Stritch Professor Uses AI to Identify Patients with Unhealthy Substance Use

Loyola University Chicago Stritch School of Medicine Assistant Professor Majid Afshar, M.D., cares for critically ill patients, many with life-threatening infections and organ failures. But what he and other health care professionals often don’t immediately address is a patient’s unhealthy use of alcohol, opioids or prescription medications.

“When a patient comes in with a pneumonia and mentions he drinks several beers a day, the information is usually documented in a patient’s electronic health record.  But the focus is on treating the pneumonia, not the unhealthy use of alcohol,” explains Dr. Majid.  

Unhealthy substance use is a major public health problem in Chicago, straining resources at hospitals and at the city.  Since 2011, Chicago has led the United States in opioid-related Emergency Department visits. Between 2015 and 2016, the city’s opioid-related deaths jumped by 74 percent. Unhealthy alcohol use reported by patients is as high as 30 percent.

Dr. Afshar explains that patients with undetected, unhealthy substance are more prone to complications during hospitalization.  Complications generally translate into longer hospitals stays, higher readmission rates, and increased costs.  According to AHRQ’s Healthcare Utilization Project, alcohol-related diagnosis is the second leading cause of seven-day hospital readmissions.

Concerned about the impact of unhealthy substance use, the Chicago Department of Public Health developed the Healthy Chicago 2.0 Plan that seeks to reduce opioid-related overdoses and adult binge drinking rates. The plan includes leveraging health care technology through partnerships like the Institute of Translational Medicine, which includes Loyola University Chicago and Dr. Afshar, who is also a clinical informatics researcher.

Dr. Afshar believes artificial intelligence (AI) can plan an important role in meeting the city’s goals. With AI, computers are “taught” using machine learning to scan patients’ electronic health records (EHRs) for words and data captured during routine care that identify people at risk of alcohol or opioid-related complications. If a patient’s unhealthy substance use is flagged during hospitalization, targeted interventions may be taken and complications and subsequent costs may be avoided.

As easy as this sounds, Dr. Afshar says the process is still being perfected. Researchers only have access to about 25 percent of the data in EHRs, data typically in a checkbox format. The balance of the information is in the form of typed notes unique to the physician and therefore not easily summarized. Artificial intelligence such as natural language processing enable computers to “read” the text in EHRs, accurately identify individuals who misuse alcohol or opioids, and notify the care teams to act.
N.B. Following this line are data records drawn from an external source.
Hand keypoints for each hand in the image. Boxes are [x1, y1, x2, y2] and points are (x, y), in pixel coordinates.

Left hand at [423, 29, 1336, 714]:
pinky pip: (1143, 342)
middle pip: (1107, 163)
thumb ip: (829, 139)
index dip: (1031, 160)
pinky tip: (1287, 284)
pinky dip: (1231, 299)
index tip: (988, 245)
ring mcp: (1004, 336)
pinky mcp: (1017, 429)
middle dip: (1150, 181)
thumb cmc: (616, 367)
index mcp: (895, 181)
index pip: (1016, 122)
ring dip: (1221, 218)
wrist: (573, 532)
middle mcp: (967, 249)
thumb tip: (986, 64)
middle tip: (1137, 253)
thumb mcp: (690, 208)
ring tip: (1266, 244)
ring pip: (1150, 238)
Dr. Afshar and a multi-disciplinary team of experts from across Loyola University’s Health Sciences Campus have developed the AI tool.  Early indications are promising. The team has validated misuse classifiers for alcohol and opioids with a sensitivity and specificity above 70 percent.
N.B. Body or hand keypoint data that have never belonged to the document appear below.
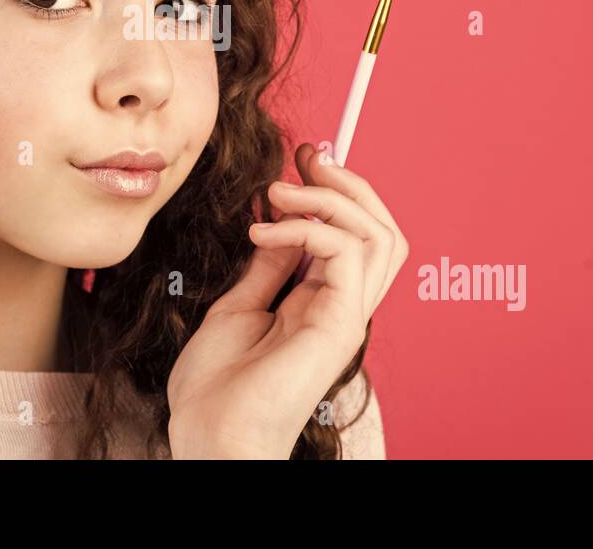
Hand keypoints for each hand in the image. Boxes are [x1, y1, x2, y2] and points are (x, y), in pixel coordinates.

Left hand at [166, 142, 408, 458]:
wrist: (209, 435)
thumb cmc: (216, 388)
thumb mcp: (237, 306)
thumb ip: (268, 268)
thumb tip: (281, 227)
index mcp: (321, 303)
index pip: (355, 235)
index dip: (335, 191)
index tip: (300, 160)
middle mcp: (343, 307)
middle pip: (383, 229)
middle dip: (350, 183)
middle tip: (306, 158)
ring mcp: (345, 316)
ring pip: (380, 235)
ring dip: (334, 198)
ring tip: (281, 191)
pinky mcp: (339, 324)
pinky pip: (346, 252)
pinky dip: (307, 227)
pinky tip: (265, 231)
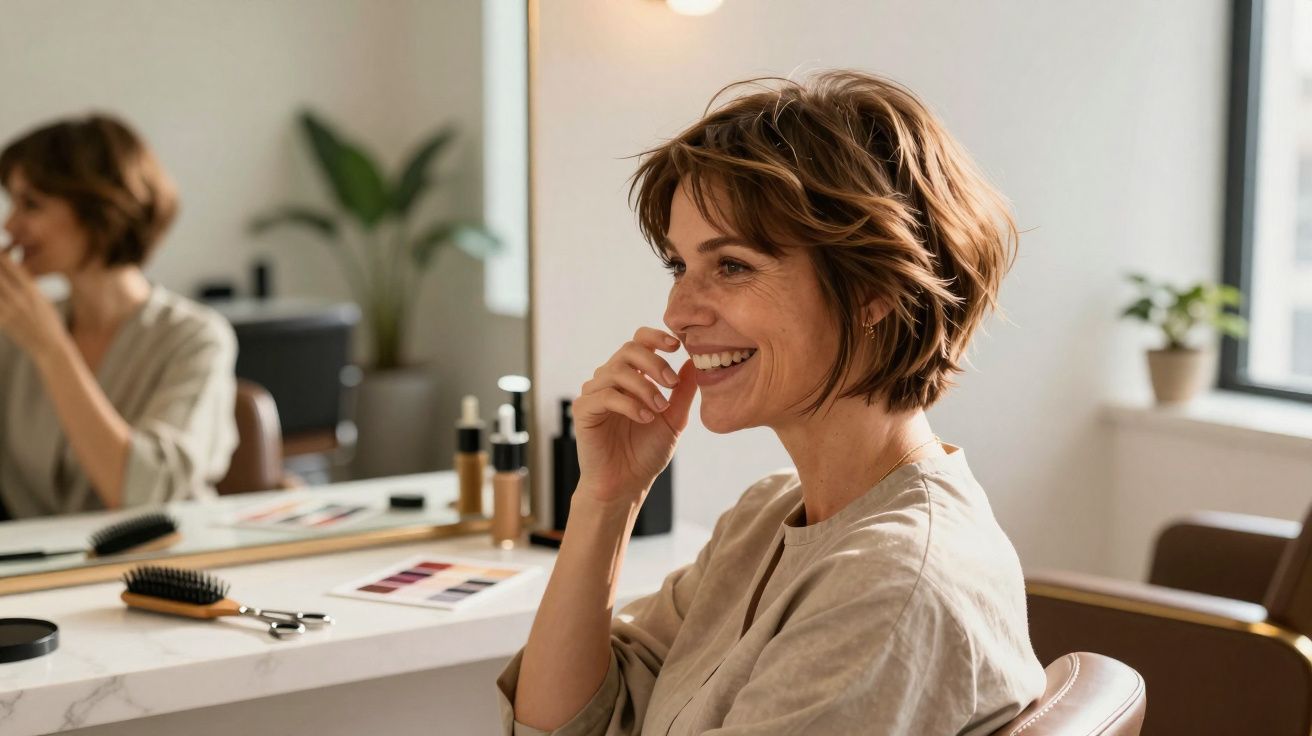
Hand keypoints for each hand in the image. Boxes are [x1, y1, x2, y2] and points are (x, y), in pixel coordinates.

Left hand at [0, 248, 66, 359]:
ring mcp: (10, 311)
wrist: (50, 346)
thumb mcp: (42, 300)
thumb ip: (27, 285)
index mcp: (32, 290)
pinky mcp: (3, 323)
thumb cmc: (47, 322)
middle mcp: (20, 298)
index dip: (0, 256)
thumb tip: (14, 271)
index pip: (10, 265)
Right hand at [573, 327, 697, 504]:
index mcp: (632, 377)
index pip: (639, 342)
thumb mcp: (673, 419)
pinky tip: (644, 418)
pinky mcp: (583, 411)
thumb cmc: (646, 453)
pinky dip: (628, 404)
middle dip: (655, 363)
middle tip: (671, 385)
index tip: (677, 346)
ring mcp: (594, 394)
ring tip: (660, 408)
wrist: (626, 485)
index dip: (656, 337)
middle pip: (629, 350)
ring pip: (617, 371)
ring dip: (644, 387)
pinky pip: (604, 395)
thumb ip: (683, 391)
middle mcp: (611, 380)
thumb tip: (693, 361)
To test their results and support future real-time implementation, the team submitted a grant application to the Center for Health Outcomes and Informatics Research at Loyola University Chicago and is working on a second grant from the National Institutes of Health that will leverage the Clinical Research Database at Loyola University Medical Center and incorporate additional data domains from EHRs to differentiate levels of risk from unhealthy alcohol and opioid use to better guide physicians and other members of a health care team.  

Using AI, immediate physical needs will be treated and unhealthy substance use and the potential for complications also may be addressed. Eventually, AI may be used to identify other illicit drug use.  

While Dr. Afshar’s research is focused on Loyola Medical Center’s data, he plans to expand the research, and its potential benefits, to partners within the Institute of Translational Medicine (ITM), including the University of Chicago, Rush University, North Shore Health System, and Advocate Health Care. Thanks to the ITM partnership, open-source tools and high performance computing, they now can build interoperable information technology systems to support AI research and implement solutions that may benefit many Chicagoans.

“The data we gather will enable us to see patterns of unhealthy substance use across health systems that serve Chicago—or anywhere else for that matter—which will help public health agencies and health systems to direct services and solutions to very specific areas and facilities,” says Dr. Afshar.

Identifying and addressing unhealthy substance use at the point of care is important.  “We want to make sure every person who is hospitalized receives the right treatment and has access to behavioral health treatment services once they leave,” he says.